Gavin Doonley had no business being in a spelling bee, which is precisely why he entered it.
It was a Wednesday at the National Regional Inner-State Semi-Final Spelling Bee, when Gavin began his slow, ceremonious march to the podium. He walked as if summoned by destiny itself, though in truth, he had merely checked the wrong box on a community sign-up form.
“Your word is chrysanthemum” said Mrs. Gribble, the head judge, who had once mistakenly married a filing cabinet and stayed in it out of sheer principle.
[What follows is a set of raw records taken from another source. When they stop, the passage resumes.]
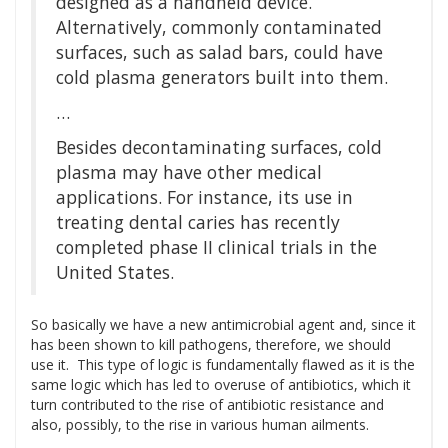
designed as a handheld device.
Alternatively, commonly contaminated
surfaces, such as salad bars, could have
cold plasma generators built into them.
…
Besides decontaminating surfaces, cold
plasma may have other medical
applications. For instance, its use in
treating dental caries has recently
completed phase II clinical trials in the
United States.
So basically we have a new antimicrobial agent and, since it
has been shown to kill pathogens, therefore, we should
use it. This type of logic is fundamentally flawed as it is the
same logic which has led to overuse of antibiotics, which it
turn contributed to the rise of antibiotic resistance and
also, possibly, to the rise in various human ailments.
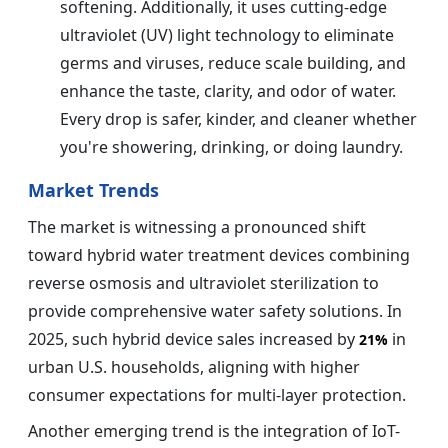
softening. Additionally, it uses cutting-edge
ultraviolet (UV) light technology to eliminate
germs and viruses, reduce scale building, and
enhance the taste, clarity, and odor of water.
Every drop is safer, kinder, and cleaner whether
you're showering, drinking, or doing laundry.
Market Trends
The market is witnessing a pronounced shift
toward hybrid water treatment devices combining
reverse osmosis and ultraviolet sterilization to
provide comprehensive water safety solutions. In
2025, such hybrid device sales increased by
in
21%
urban U.S. households, aligning with higher
consumer expectations for multi-layer protection.
Another emerging trend is the integration of IoT-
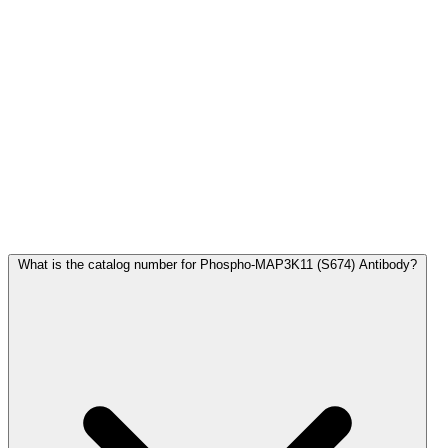
Frequently Asked Questions
What is the catalog number for Phospho-MAP3K11 (S674) Antibody?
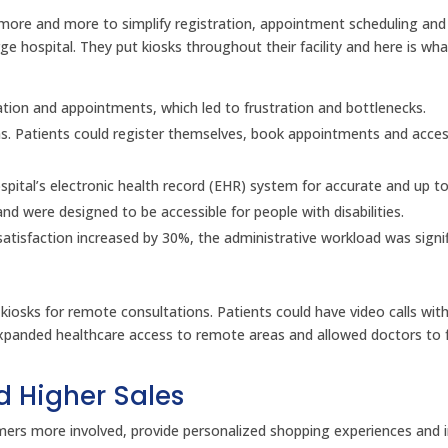
ks more and more to simplify registration, appointment scheduling an
e hospital. They put kiosks throughout their facility and here is wh
ration and appointments, which led to frustration and bottlenecks.
eas. Patients could register themselves, book appointments and acces
spital’s electronic health record (EHR) system for accurate and up t
nd were designed to be accessible for people with disabilities.
satisfaction increased by 30%, the administrative workload was signif
d kiosks for remote consultations. Patients could have video calls wit
s expanded healthcare access to remote areas and allowed doctors to
d Higher Sales
tomers more involved, provide personalized shopping experiences and 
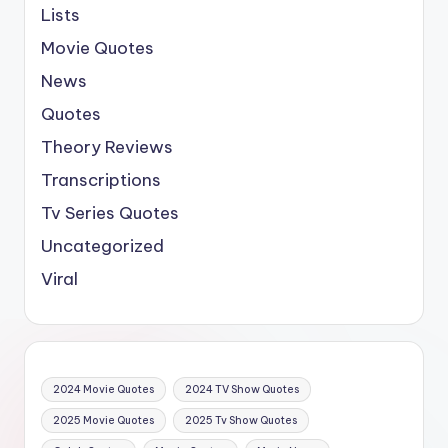
Lists
Movie Quotes
News
Quotes
Theory Reviews
Transcriptions
Tv Series Quotes
Uncategorized
Viral
2024 Movie Quotes
2024 TV Show Quotes
2025 Movie Quotes
2025 Tv Show Quotes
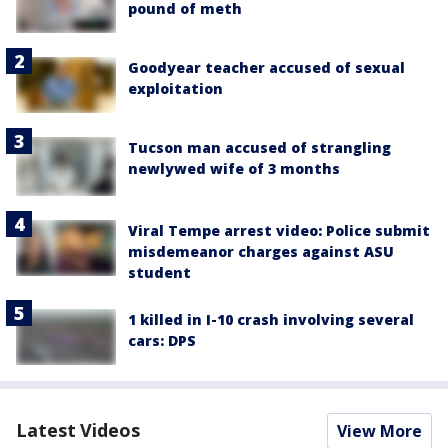
pound of meth
Goodyear teacher accused of sexual
exploitation
Tucson man accused of strangling
newlywed wife of 3 months
Viral Tempe arrest video: Police submit
misdemeanor charges against ASU
student
1 killed in I-10 crash involving several
cars: DPS
Latest Videos
View More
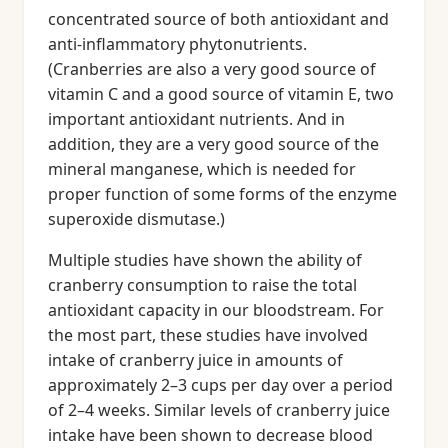
concentrated source of both antioxidant and
anti-inflammatory phytonutrients.
(Cranberries are also a very good source of
vitamin C and a good source of vitamin E, two
important antioxidant nutrients. And in
addition, they are a very good source of the
mineral manganese, which is needed for
proper function of some forms of the enzyme
superoxide dismutase.)
Multiple studies have shown the ability of
cranberry consumption to raise the total
antioxidant capacity in our bloodstream. For
the most part, these studies have involved
intake of cranberry juice in amounts of
approximately 2–3 cups per day over a period
of 2–4 weeks. Similar levels of cranberry juice
intake have been shown to decrease blood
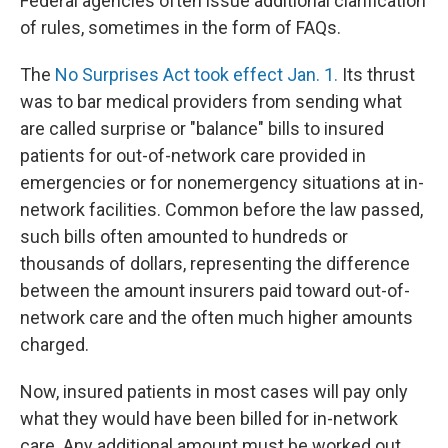
Federal agencies often issue additional clarification
of rules, sometimes in the form of FAQs.
The
No Surprises Act took effect Jan. 1.
Its thrust
was to bar medical providers from sending what
are called surprise or "balance" bills to insured
patients for out-of-network care provided in
emergencies or for nonemergency situations at in-
network facilities. Common before the law passed,
such bills often amounted to hundreds or
thousands of dollars, representing the difference
between the amount insurers paid toward out-of-
network care and the often much higher amounts
charged.
Now, insured patients in most cases will pay only
what they would have been billed for in-network
care. Any additional amount must be worked out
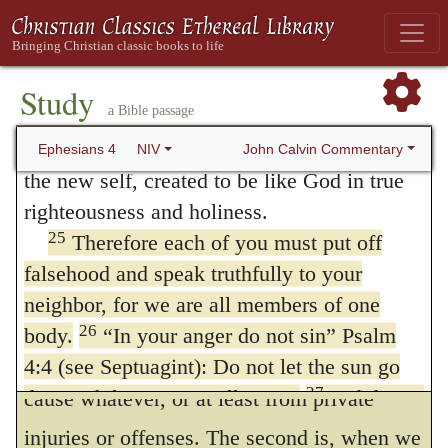
to
strive
or
quarrel
, as, in that instance,
22
the truth that is in Jesus.
You were taught,
(
Genesis 45:24
,) “See that ye
fall not out
by
with regard to your former way of life, to put
the way;” and accordingly, the Psalmist
off your old self, which is being corrupted
Study
a Bible passage
23
by its deceitful desires;
to be made new in
adds, “Commune with your own heart, and
24
the attitude of your minds;
and to put on
John Calvin Commentary
Ephesians 4
NIV
be still,” — abstain from furious encounters.
the new self, created to be like God in true
In my opinion, Paul merely alludes to
righteousness and holiness.
25
the passage with the following view. There
Therefore each of you must put off
falsehood and speak truthfully to your
are three faults by which we offend God in
neighbor, for we are all members of one
being angry. The first is, when our anger
26
body.
“In your anger do not sin” Psalm
arises from slight causes, and often from no
4:4 (see Septuagint): Do not let the sun go
27
down while you are still angry,
and do not
cause whatever, or at least from private
28
give the devil a foothold.
Anyone who
injuries or offenses. The second is, when we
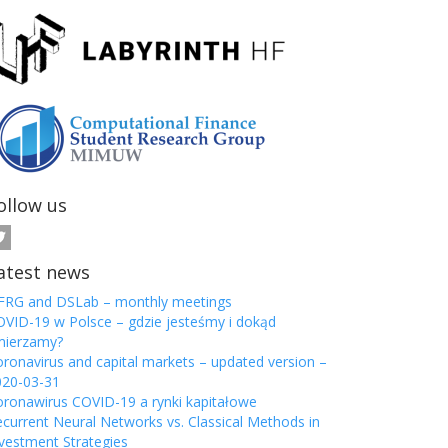
ollow us
atest news
FRG and DSLab – monthly meetings
VID-19 w Polsce – gdzie jesteśmy i dokąd
mierzamy?
ronavirus and capital markets – updated version –
020-03-31
ronawirus COVID-19 a rynki kapitałowe
current Neural Networks vs. Classical Methods in
vestment Strategies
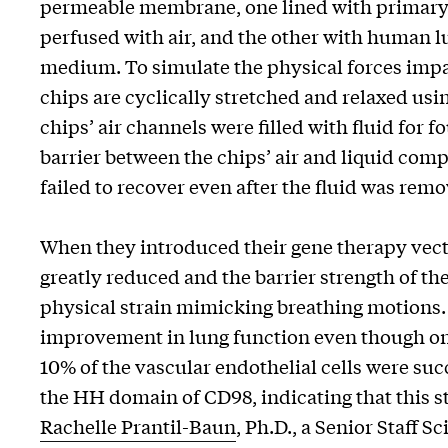
permeable membrane, one lined with primary h
perfused with air, and the other with human l
medium. To simulate the physical forces impar
chips are cyclically stretched and relaxed us
chips’ air channels were filled with fluid for
barrier between the chips’ air and liquid co
failed to recover even after the fluid was rem
When they introduced their gene therapy vecto
greatly reduced and the barrier strength of t
physical strain mimicking breathing motions.
improvement in lung function even though only
10% of the vascular endothelial cells were su
the HH domain of CD98, indicating that this st
Rachelle Prantil-Baun
, Ph.D., a Senior Staff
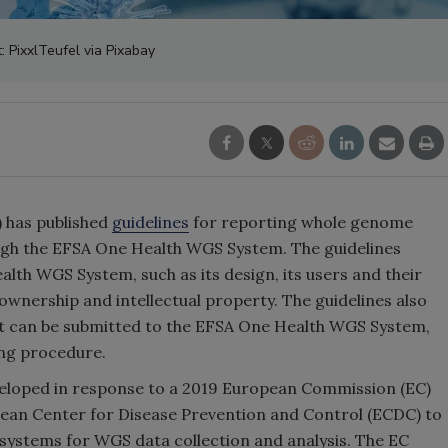
t: PixxlTeufel via Pixabay
 has published
guidelines
for reporting whole genome
gh the EFSA One Health WGS System. The guidelines
lth WGS System, such as its design, its users and their
ta ownership and intellectual property. The guidelines also
at can be submitted to the EFSA One Health WGS System,
ing procedure.
loped in response to a 2019 European Commission (EC)
ean Center for Disease Prevention and Control (ECDC) to
ystems for WGS data collection and analysis. The EC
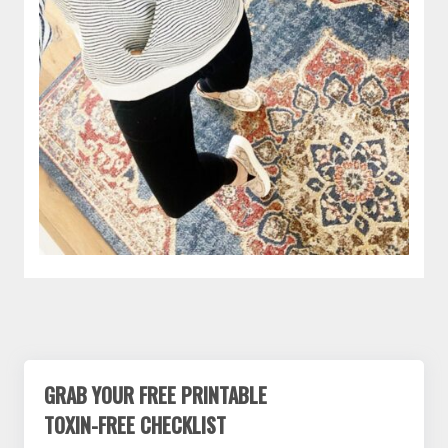
GRAB YOUR FREE PRINTABLE
TOXIN-FREE CHECKLIST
Gavin blinked. He had heard of chrysanthemums, certainly. He’d even bought one once thinking it was lettuce, but had never seen the word spelled.
He took a breath.
“C…R…”
There was a long pause.
"I'd like to challenge the word on the grounds that it is exclusionary" he said suddenly. “I believe that the word ‘chrysanthemum’ should be replaced for reasons of inclusivity, with the far more accessible and user-friendly alternative. Florp.”
There was silence.
“Florps are for everyone” he added helpfully.
Now this would have been a one-time absurdity had it not worked. But it did work. Mrs. Gribble, stunned in a sort of bureaucratic paralysis, had no choice but to move onto the next contestant.
Emboldened, Gavin survived Round Two by replacing “pharaoh” with “fancy desert man.”
In Round Three, he renamed “onomatopoeia” as “boomword.”
By Round Five, he was simply giving definitions and asking if that was enough. “A long Italian noodle. We all know what I mean. Do I need to spell it?”
Mrs. Gribble nodded mechanically, clutching her beloved copy of “Meditations—On Proper Protocols.”
And so it went. By the end of the spelling bee, Gavin had replaced 42% of the English language with what he dubbed as emotionally intuitive sound clusters. He won, narrowly defeating a 12 year old who could spell “archaeopteryx” but failed to define “florp.”
With his winnings, Gavin opened a florp shop, where he sold bluzzles, snorts, grimbs, and twees (or for those who prefer bluebells, daffodils, geraniums, and tulips). He even had roobloops, zooplurps, and kooshoos (otherwise known as rhubarb, zephyr, and quiche). But it closed shortly after opening, owing to a strict store policy of refusing credit cards, cash, or any form of payment that involved even the faintest whiff of math.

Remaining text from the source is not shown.